Eventually he left. Safi’s screams, however, did not.
On and on, they tore free, bigger than she was. A voice for all the others, the thousands upon thousands of others, who were bound as she was in the darkest corners of hell. She lost all touch with time or reality while she was trapped, expanded, one with all Hell-Bards. But eventually, the horror did pass. Eventually, as the healer had promised, itdidget better. And when she finally returned to herself once more—so small, so comfortable, so safe—she found herself soaked in sweat.
The stench of vomit keened in her nose; the side of her face, she realized, was coated. Gone, though, was the pain. Her thigh felt as if it had never been stabbed, and when she flexed her toes, no throbbing racked through her.
“There isn’t much time,” the healer whispered. She dug her arms beneath Safi’s shoulders and helped her rise. “The Emperor has been taken to another wing, where your screams would not reach, but eventually, he will return to check on your progress.”
Safi blinked and tried to rub at the sickness, sticky and damp, upon her face. “Wait,” the healer said, turning toward a washbasin nearby. While she dunked a towel within, Safi examined her leg.
A thick scar puckered on top of her thigh, faded and smooth. If not for the bloodstains on Safi’s cut pants, she would have thought the injury years old.
The healer shoved a damp towel into her hand, when Zander slipped inside the room.
Safi paused her rough cleaning to smile weakly at him. She hadn’t seen the massive Hell-Bard since before her noosing, and her friend looked as he always had—though bags now darkened his eyes. And likethe healer, he also wore no armor, but rather a simple scarlet-and-gold uniform.
He hurried toward her. “You’ll have to clean as we go.” He spoke low. “And you’ll also have to…” He trailed off. Then tapped meaningfully at his noose.
Safi recoiled. “I’ll have to what?”
“Remove it,” the healer hissed, impatient. “Did they not tell you?”
Safi shook her head. She thought she might be sick again. Removing the noose was certain death. The Hell-Bard’s doom, they called it, and she had seen it consume Caden before. He had cleaved before her very eyes—slower than a true Cleaved, but still fast enough to incapacitate and kill.
“With the Loom nearby,” Zander explained, pulling the towel from Safi’s hands, “we can exist without our nooses. It hurts, but the shadows are slow. They will not kill you before we get to the Loom and return.”

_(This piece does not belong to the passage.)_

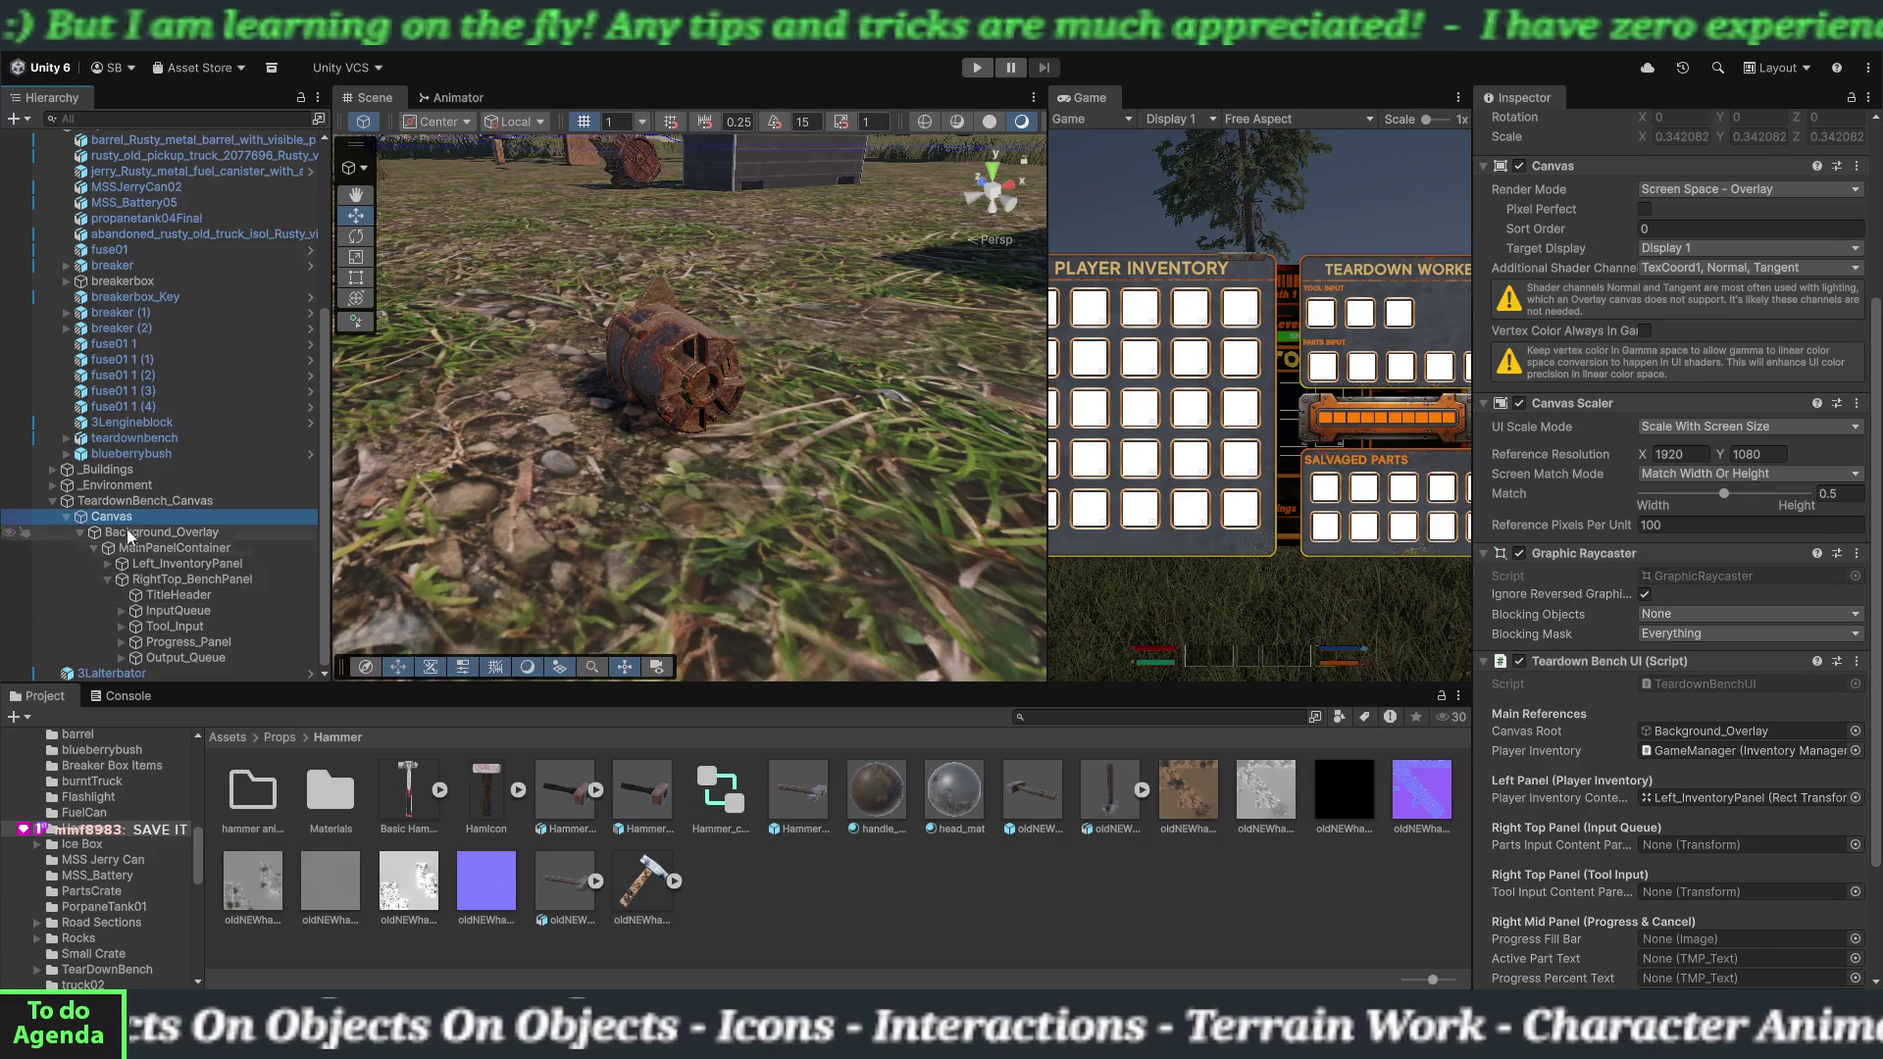
left_click(123, 440)
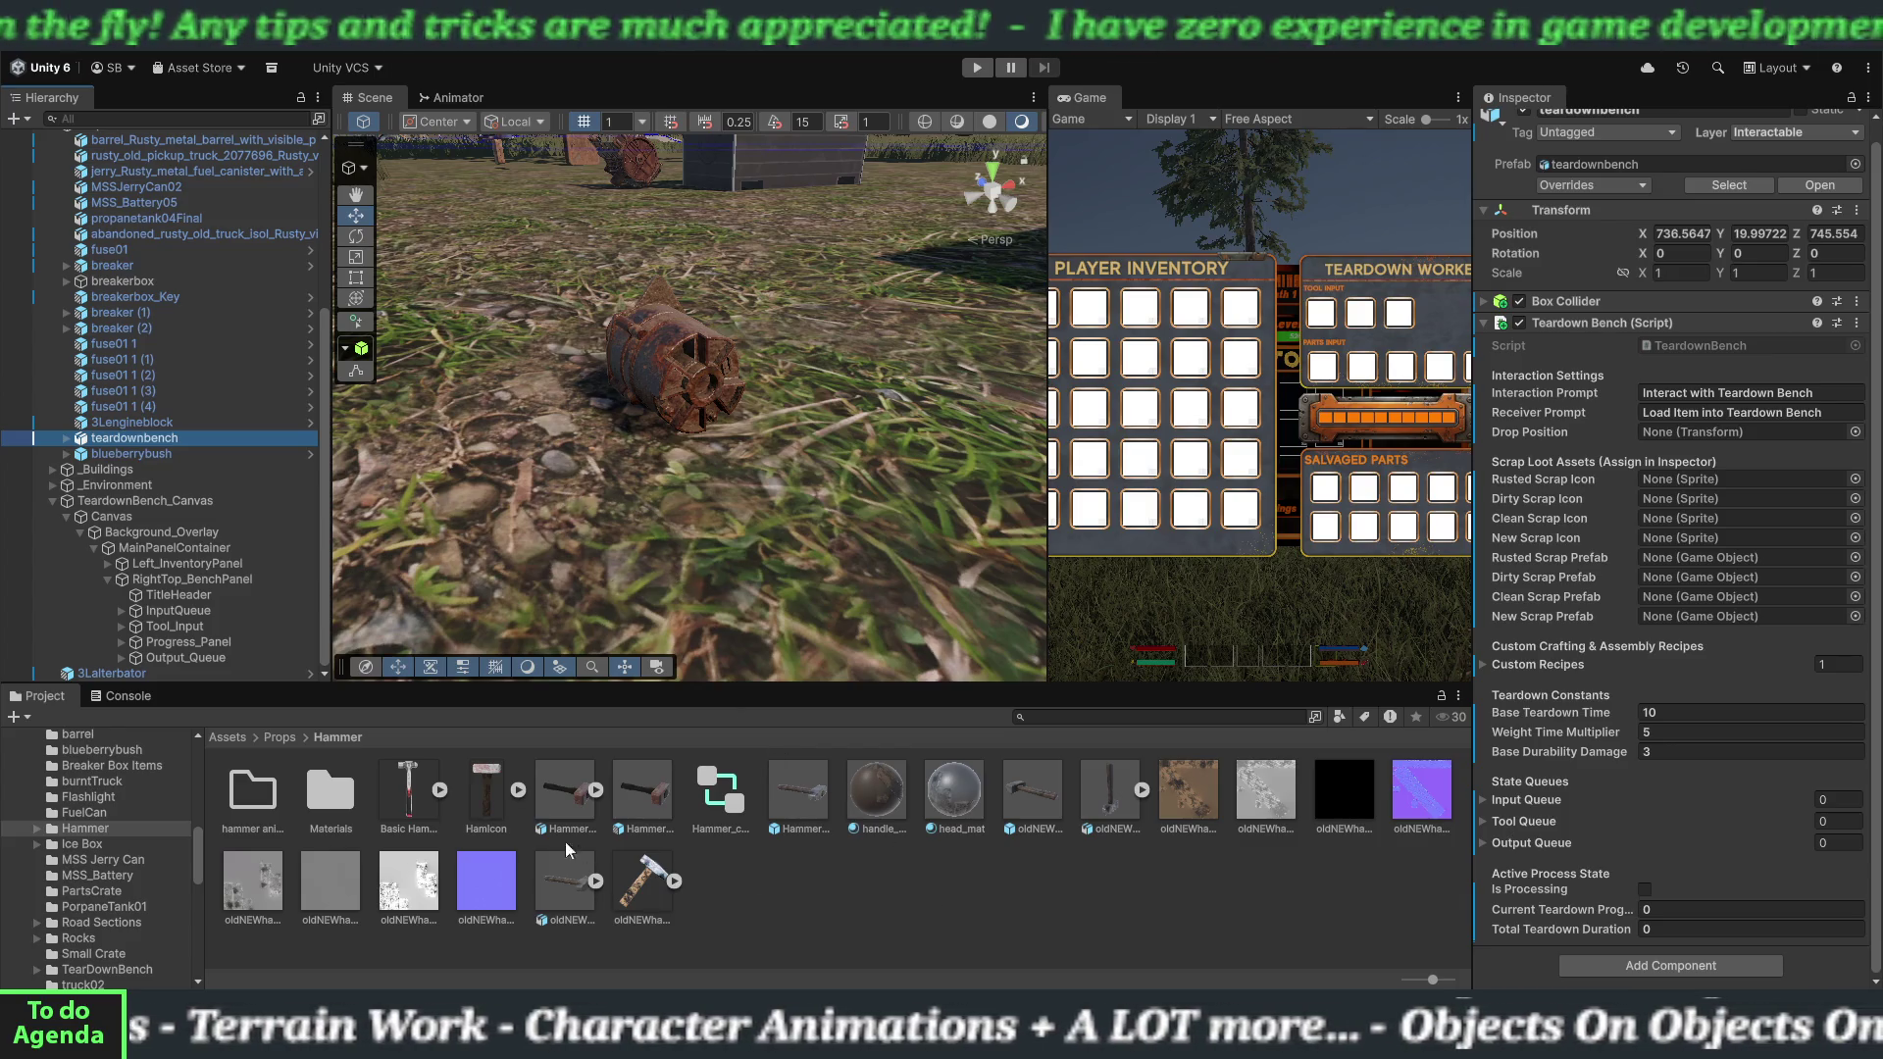
Browse the Project window to Props > 3lEngineBlock > Icons to see the engine part sprites.
scroll(102, 858, "up", 3)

“Take it off.” Safi tasted those words, coated in stomach acid. She had just experienced the worst pain of her life. How could she possibly endure more? “Can’t I just go with you before Henrick returns?”
Zander and the healer shook their heads. “He might sense your movement,” Zander explained, and the healer added, “As long as the noose stays here, though, he will have no reason to be concerned.”
Safi exhaled slowly. She had wanted to see the Loom. She hadneededto see it because as Leopold had said: she still had a piece of her magic. Maybe coming face-to-face with the device that imprisoned her would offer some clues as to how she might break free.
“All right.” She swung her legs to the floor, and with Zander’s help, she stood. Her leg gave her no trouble. She felt strong and whole and new. Then, before she could change her mind or even consider what she was doing, Safi reached up to her noose… and paused.
She’d never removed it before. Never even considered how one might try. But it was as if the magic recognized what she wanted. As soon as her fingers touched the gold, the chain split in two.
And there was the cold again, clawing in fast.
“Come,” she said before frost stole her voice. “Take me to the Hell-Bard Loom.”
If Safi had felt drained and gray before, it was nothing compared to now. All color vanished, all sounds echoed and warped as if coming at her from a thousand leagues away. She lost any sense of touch.
There was darkness and there was light. There was cold and there was more cold. The healer had draped one of her robes over Safi’s tattered, battered training clothes. It was thick, it ought to be warm, yet all Safi felt was ice upon her skin.
Zander seemed to expect this and he kept a firm guiding hand the entire way. As they retraced steps out of the healer’s wing and into the main area with the statue, as they hurried down the stairs onto the first floor and then veered right down a new hallway. Each step away from the healer’s room made Safi’s heart thump faster. There was no pain—not yet—but an overwhelming sense of panic.
Several times, her feet slowed. She twisted as if to flee. Each time, though, Zander was ready. “The Loom,” he reminded her, hauling her onward. “We will be there soon.”
“Liar,” she ground out when he said it for the third time. “You and Caden are both… liars.”
This earned her a wincing, if genuine, smile.
Then they were to a new stairwell, this one spiraling off the hallway and descending into the depths of the earth. A draft billowed up; shadows too. Even if Safi hadn’t had Zander to lead her that way, she would have known instantly that the Loom waited at the bottom of those stairs.
On the first landing, Safi heard screams. Tortured screams like the ones she’d made only moments before when healing.
Like she’d made when she’d become a Hell-Bard.